QueueLink creates a new thread or process for each source queue, regardless of the number of downstream queues. The linking thread/process gets each element of the source queue and iterates over and puts to the set of destination queues.

Multiprocessing

Start Method: QueueLink is tested against fork, forkserver, and spawn start methods. It defaults to the system preference, but can be overridden by passing the preferred start method name to the class “start_method” parameter.

Linking with other channels

QueueLink includes two “adapters” to link queues with inbound and outbound connections.

Inbound Connections

To quickly link a pipe or handle with a queue, use QueueHandleAdapterReader. The Reader Adapter is tested against Multiprocessing Connections and Subprocess pipes. It calls flush and readline to consume from handles, so it should work against any object implementing those methods, with readline returning a string or byte array. For Multiprocessing Connections, the adapter injects a no-op flush method and a custom readline method.

# Text to send
text_in = "a😂" * 10

# Destination queue
dest_q = multiprocessing.Queue()  # Process-based

# Subprocess, simple example sending some text to stdout
# from subprocess import Popen, PIPE
proc = Popen(['echo', '-n', text_in],  # -n prevents echo from adding a newline character
             stdout=PIPE,
             universal_newlines=True,
             close_fds=True)

# Connect the reader
# from queuelink import QueueHandleAdapterReader
read_adapter = QueueHandleAdapterReader(queue=dest_q,
                                        handle=proc.stdout)

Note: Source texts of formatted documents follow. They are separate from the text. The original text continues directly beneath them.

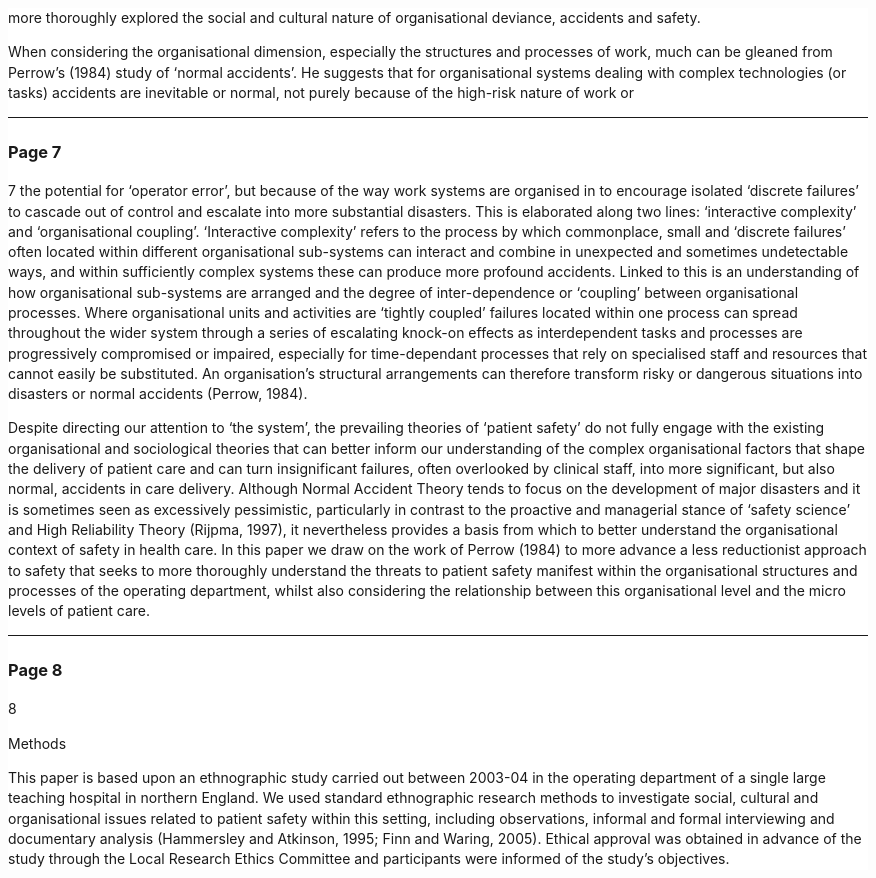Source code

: more thoroughly explored the social and cultural nature of organisational deviance, 
accidents and safety. 
 
When considering the organisational dimension, especially the structures and processes 
of work, much can be gleaned from Perrow’s (1984) study of ‘normal accidents’. He 
suggests that for organisational systems dealing with complex technologies (or tasks) 
accidents are inevitable or normal, not purely because of the high-risk nature of work or

---


### Page 7

7 
the potential for ‘operator error’, but because of the way work systems are organised in to 
encourage isolated ‘discrete failures’ to cascade out of control and escalate into more 
substantial disasters. This is elaborated along two lines: ‘interactive complexity’ and 
‘organisational coupling’. ‘Interactive complexity’ refers to the process by which 
commonplace, small and ‘discrete failures’ often located within different organisational 
sub-systems can interact and combine in unexpected and sometimes undetectable ways, 
and within sufficiently complex systems these can produce more profound accidents. 
Linked to this is an understanding of how organisational sub-systems are arranged and 
the degree of inter-dependence or ‘coupling’ between organisational processes. Where 
organisational units and activities are ‘tightly coupled’ failures located within one process 
can spread throughout the wider system through a series of escalating knock-on effects as 
interdependent tasks and processes are progressively compromised or impaired, 
especially for time-dependant processes that rely on specialised staff and resources that 
cannot easily be substituted. An organisation’s structural arrangements can therefore 
transform risky or dangerous situations into disasters or normal accidents (Perrow, 1984). 

Despite directing our attention to ‘the system’, the prevailing theories of ‘patient safety’ 
do not fully engage with the existing organisational and sociological theories that can 
better inform our understanding of the complex organisational factors that shape the 
delivery of patient care and can turn insignificant failures, often overlooked by clinical 
staff, into more significant, but also normal, accidents in care delivery. Although Normal 
Accident Theory tends to focus on the development of major disasters and it is sometimes 
seen as excessively pessimistic, particularly in contrast to the proactive and managerial 
stance of ‘safety science’ and High Reliability Theory (Rijpma, 1997), it nevertheless 
provides a basis from which to better understand the organisational context of safety in 
health care. In this paper we draw on the work of Perrow (1984) to more advance a less 
reductionist approach to safety that seeks to more thoroughly understand the threats to 
patient safety manifest within the organisational structures and processes of the operating 
department, whilst also considering the relationship between this organisational level and 
the micro levels of patient care.

---


### Page 8

8 

Methods 
 
This paper is based upon an ethnographic study carried out between 2003-04 in the 
operating department of a single large teaching hospital in northern England. We used 
standard ethnographic research methods to investigate social, cultural and organisational 
issues related to patient safety within this setting, including observations, informal and 
formal interviewing and documentary analysis (Hammersley and Atkinson, 1995; Finn 
and Waring, 2005). Ethical approval was obtained in advance of the study through the 
Local Research Ethics Committee and participants were informed of the study’s 
objectives.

# Get the text from the queue
text_out = dest_q.get()
print(text_out)

Other Notes

Under heavily loaded conditions the “publisher” process/thread can thrash when trying to retrieve records from the source queue. Tuning link_timeout higher (default 0.1 seconds) can improve responsiveness. Higher values might be less responsive to stop requests and throw warnings during shutdown.